Expectation is that fuel consumption and CO2 emissions values are likely to be increased by approximately 10-20%, though certain types of vehicles will be more heavily affected than others. Hybrids and plug-in hybrids are likely to show a greater increase due to more emphasis being placed on ‘open road’ driving, and so the benefit of stop/start systems is likely to be reduced due to the reduction in time spent idling. Volkswagen Financial Services | Fleet can help you understand any impact on your fleet, and our all-marques offer means we can supply you with the right vehicles to meet your needs.
The latest guidance is that all published fuel economy and emissions data should continue to reflect the NEDC or NEDC-correlated figures. From 1 January 2019, published fuel economy figures should switch to the WLTP structure. Published CO2 emissions data should switch to WLTP on 6 April 2020 to coincide with its usage for taxation purposes. It is anticipated that manufacturers will identify which test regime their data has been measured under. We are working with our vehicle and data partners to bring you this new information in the clearest way possible.
Electric vehicles will also be assessed under the new WLTP regime. Whereas under the NEDC procedure they were given a single range figure, with WLTP they will be issued with two range figures: combined and a new city range. As with petrol and diesel vehicles, this is intended to give a better representation of the sort of range available in the real world.

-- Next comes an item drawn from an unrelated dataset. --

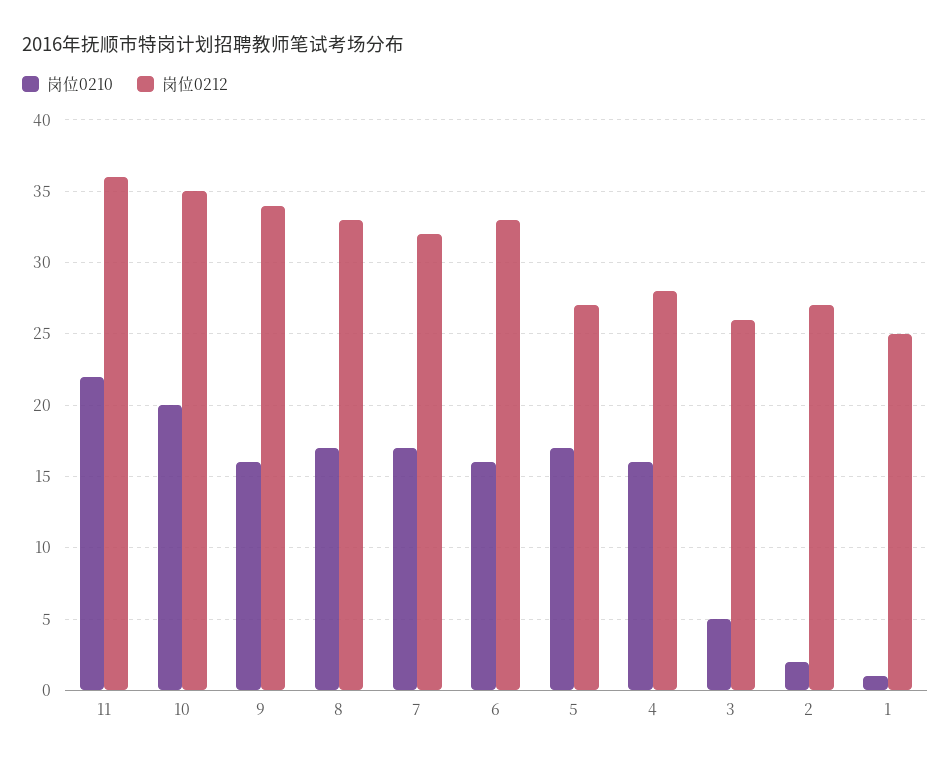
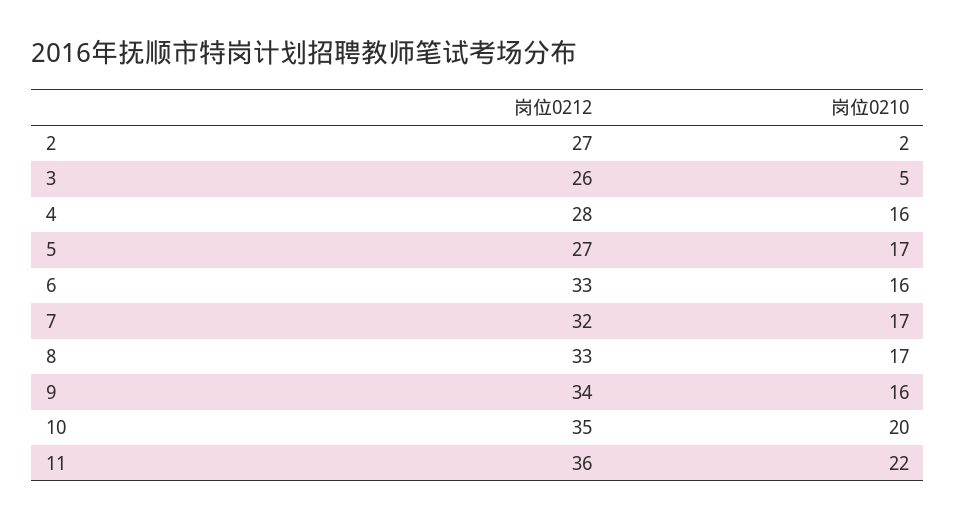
岗位0210, 1: 1 -> none
岗位0212, 1: 25 -> none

The RDE (Real-world Driving Emissions) test is a companion test to the WLTP regime. As its name suggests, it is a test carried out in the real world rather than the laboratory, and its intention is to ensure that the figures achieved under laboratory conditions are repeatable in the real world, with a degree of tolerance. It too has a phased introduction. RDE step 1 allows a vehicle to emit up to 2.1 times the amount of NOx allowed under laboratory conditions, whilst RDE2 reduces this allowance to 1.5 times.
This is particularly important for diesel vehicles because, in the Autumn 2017 Budget, the Chancellor announced that any diesel vehicle that is certified as meeting RDE2 will be exempt from the 4% diesel surcharge in benefit-in-kind. It will also be exempt from the 1-band increase in first year Vehicle Excise Duty. Currently, no vehicles have received this certification.
Up until 5 April 2020, the NEDC and NEDC-correlated CO2 emissions figures will be used for taxation purposes so there is no reason to suppose that tax costs will increase above what is already known up to this point. From 6 April 2020, taxation will be based on the WLTP CO2 emissions figures. If government doesn’t make any changes to the current tax tables then it is likely that there will be increases in benefit-in-kind, Class 1A National Insurance and first-year Vehicle Excise Duty costs. However, no comment has been made on this subject in any budget statement to date, so the situation remains uncertain.